The factors ARE absolutely vital, but they need to be judged by the buying organization as part of the review cycle, AFTER they’ve verified that the vendor can offer a solution that will meet

  • their current, most pressing, needs as an organization,
  • their evolving needs as they will need to get other problems under control, and
  • do so with a solution that is technically sound and complete with respect to the two requirements above while also being capable of scaling up and evolving over time (as well as capable of being plugged into an appropriate platform-based ecosystem through a fully Open API).

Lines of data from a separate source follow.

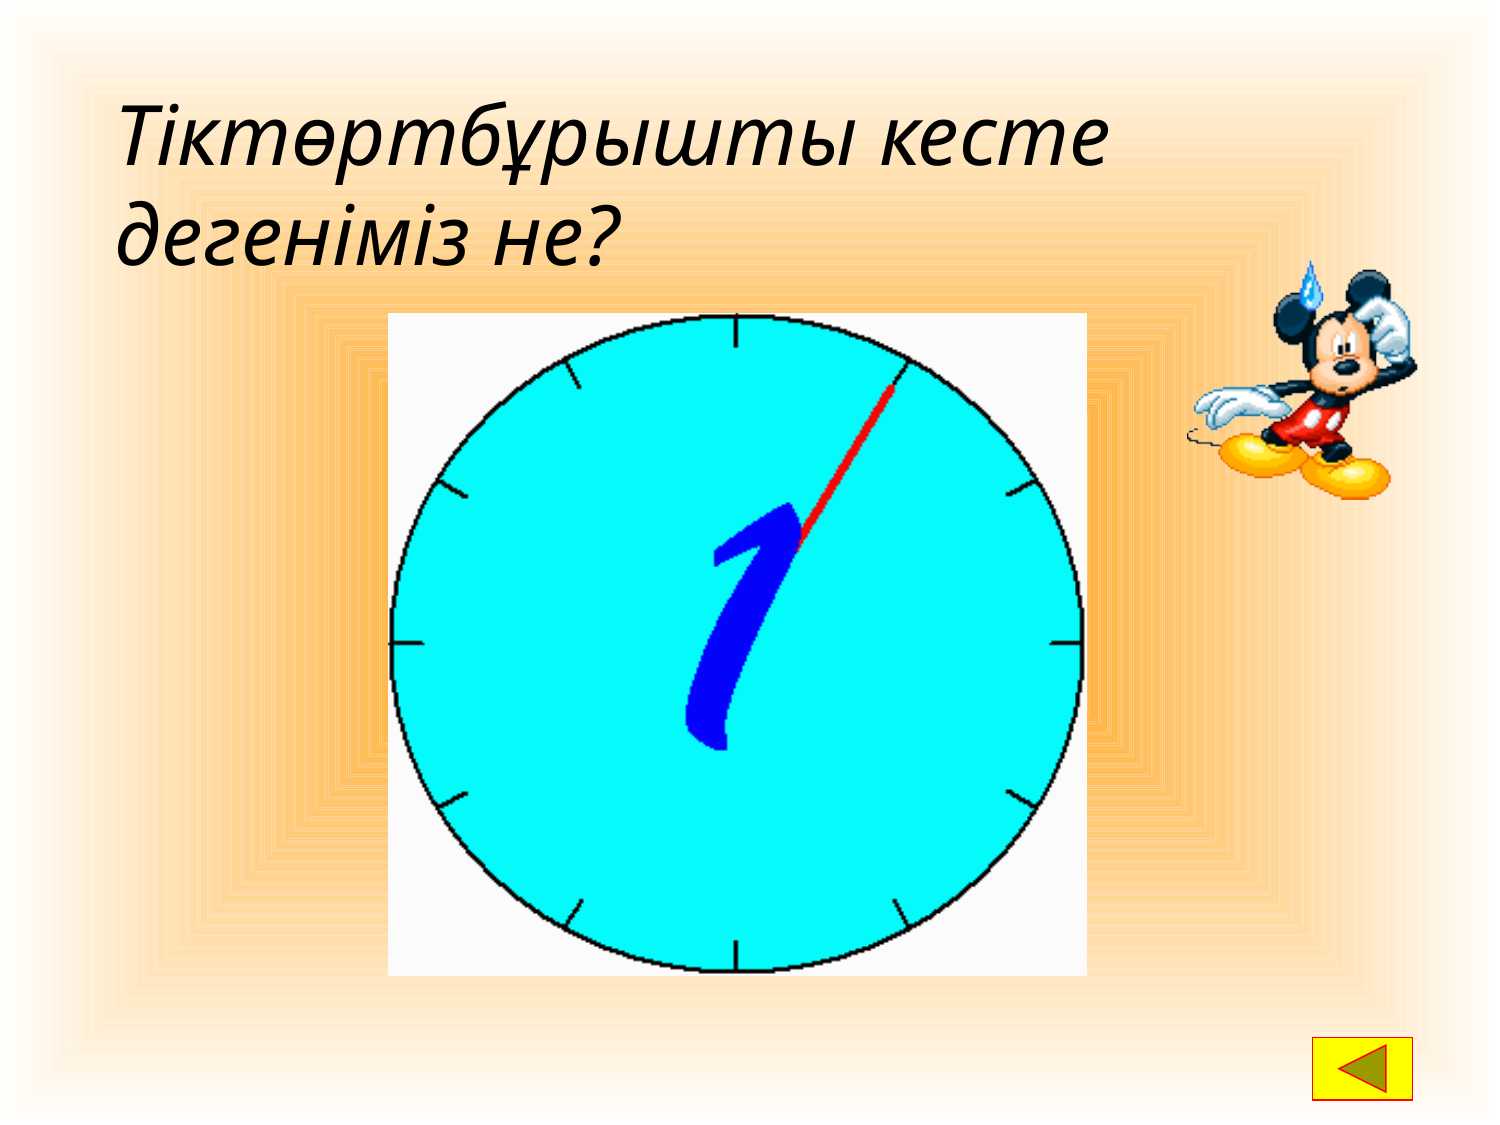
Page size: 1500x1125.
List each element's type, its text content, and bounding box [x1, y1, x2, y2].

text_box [387, 312, 1088, 977]
text_box Тіктөртбұрышты кесте дегеніміз не? [99, 74, 1413, 290]
text_box [1312, 1037, 1413, 1100]
picture [1187, 224, 1428, 501]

A good analyst an guide you on ways to judge this and what you might want to consider, but that’s it … you have to be the final judge, not them.

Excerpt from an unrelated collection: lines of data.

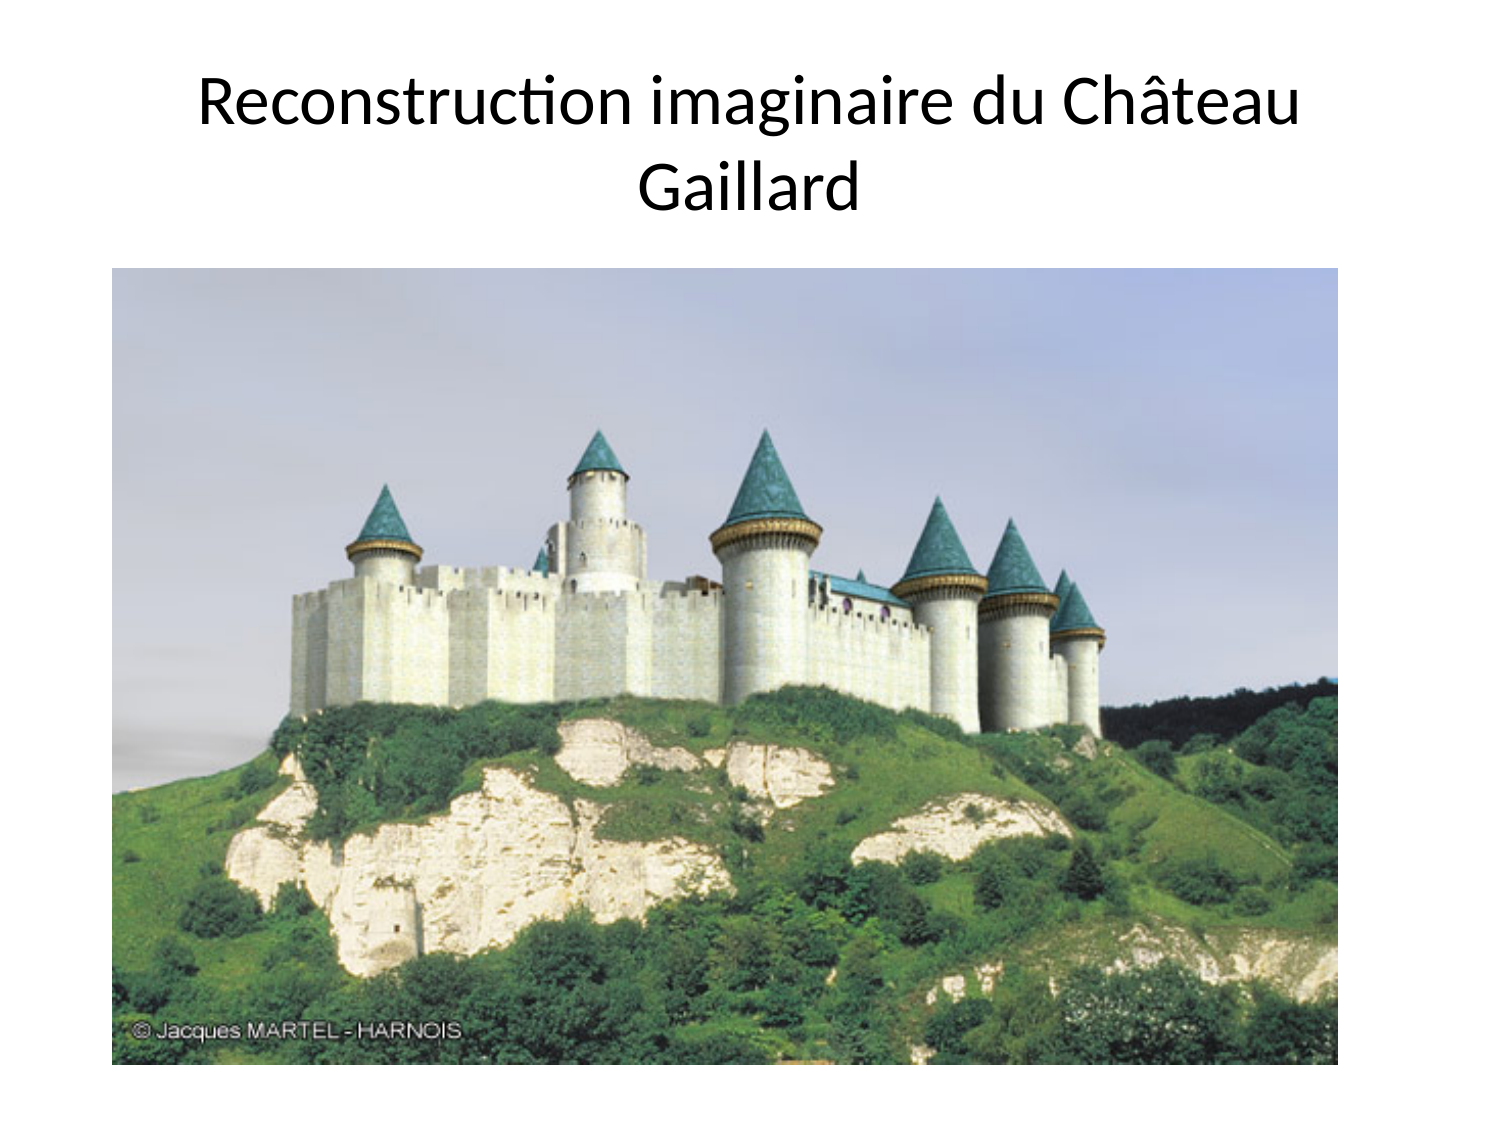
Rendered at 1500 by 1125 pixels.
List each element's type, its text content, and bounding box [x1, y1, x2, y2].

title Reconstruction imaginaire du Château Gaillard [74, 44, 1426, 233]
picture [112, 267, 1338, 1065]
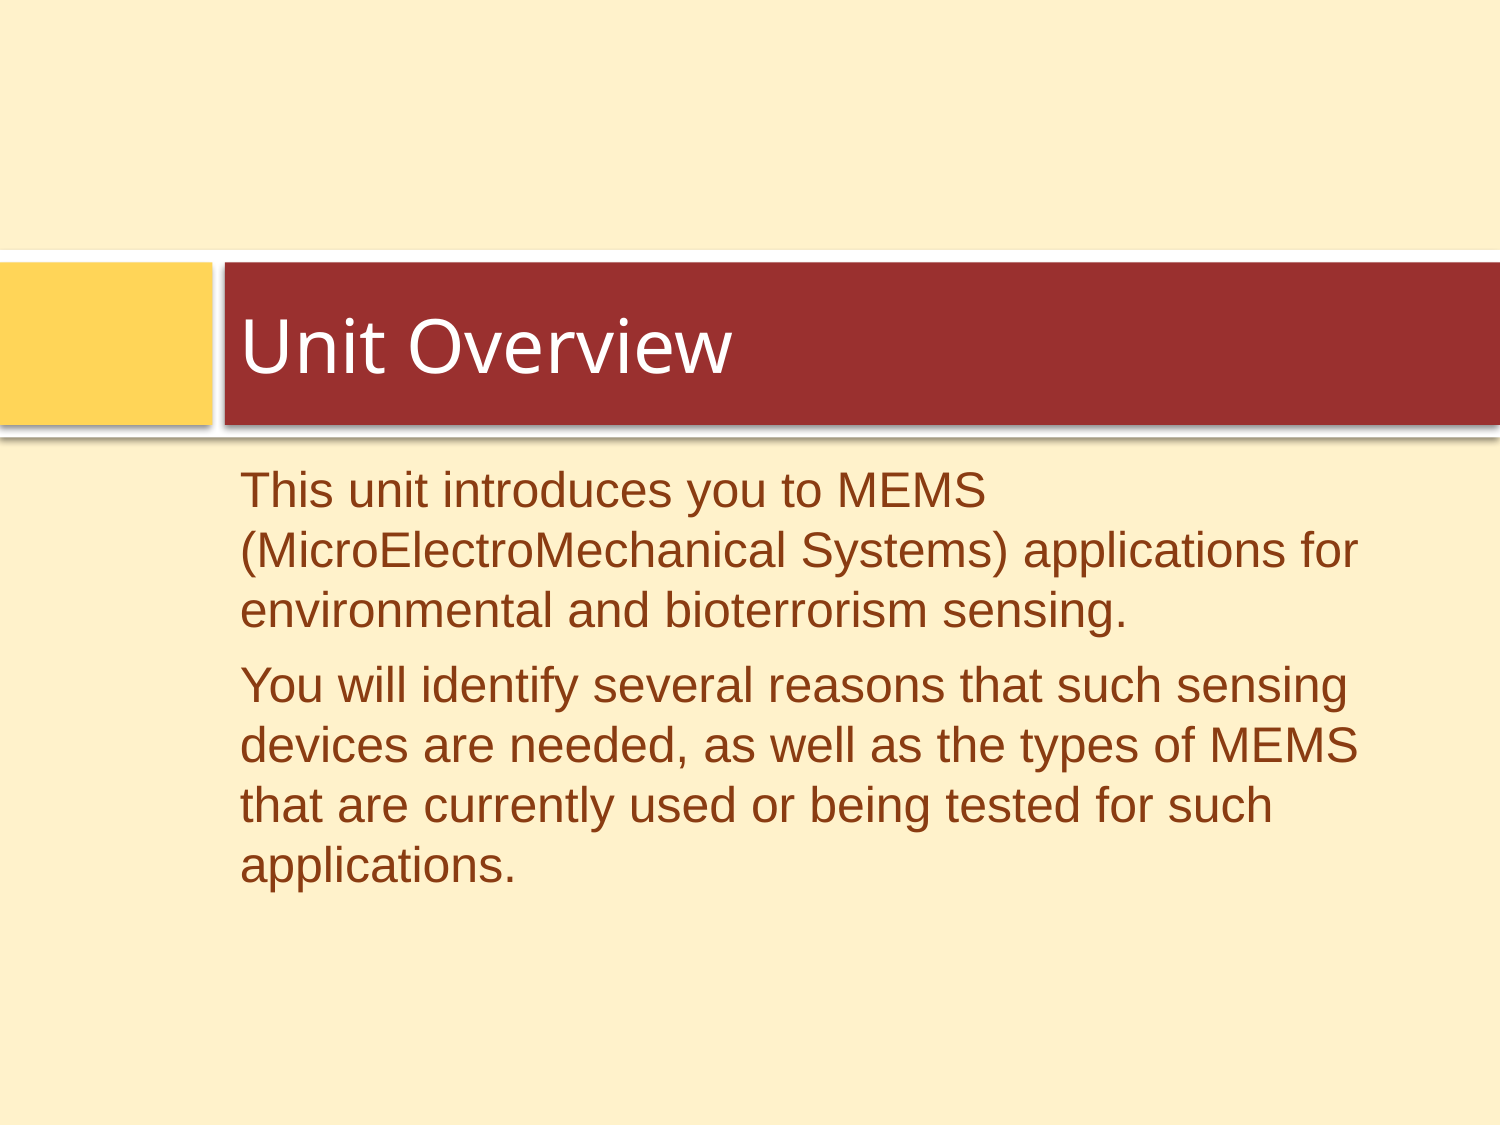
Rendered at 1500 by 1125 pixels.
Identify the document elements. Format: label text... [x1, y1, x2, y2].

list This unit introduces you to MEMS (MicroElectroMechanical Systems) applications for environmental and bioterrorism sensing. You will identify several reasons that such sensing devices are needed, as well as the types of MEMS that are currently used or being tested for such applications. [225, 450, 1394, 1008]
title Unit Overview [225, 262, 1475, 425]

That’s why, when the doctor co-designed Solution Map when he was a Consulting Analyst for Spend Matters, the Solution Map focussed on scoring the technological foundations, which could be judged on an objective scale based on the evolution of underlying technology over the past two-plus decades and/or the evolution of functionality to address a specific problem over the past two-plus decades. It’s up to you whether you like it or not, think the implementation time frames are good or not, believe the vendor is innovative or not, and are satisfied with the vendor size and maturity, not the analyst. Those are business viewpoints that are business dependent. Analysts should score capabilities and foundations, particularly where buyers are ill-equipped to do so (and this also means that analysts scoring technology MUST be trained technologists with a formal, educational, background in technology — computer science, engineering, etc. — and experience in Software Development or Implementation –and yes, the doctor realizes this is not always the case, and that’s probably why most of the analyst maps are squished dimensions across half-a-dozen subjective factors [as they are not capable of properly evaluating what they are claiming to be subject matter experts in; as a comparison, when you have a journalist or historian or accountant rating modern SaaS platforms that’s the equivalent of having a plumber certify your electrical wiring or a landscaper judging the strength of the framing in your new house — sure, they’re trade pros, but do you really want to judge their opinion that the wiring is NOT going to start an electrical fire and burn your house down or the frame is strong enough for the 3,000 pounds of appliances you intend to put on the 2nd floor? the doctor would hope not!).

The cynic might say they don’t want to embarrass their sponsors, but the realist will realize the analysts can’t effectively judge vendors on this and the smart analysts won’t even try (but will instead guide you on the factors you should consider and look for when evaluating potential solutions on the shortlist they can help you build by giving you a list of vendors that provide the right type of solution and are technically sound, vs. three random vendors from a Google search that don’t even offer the same type of solution).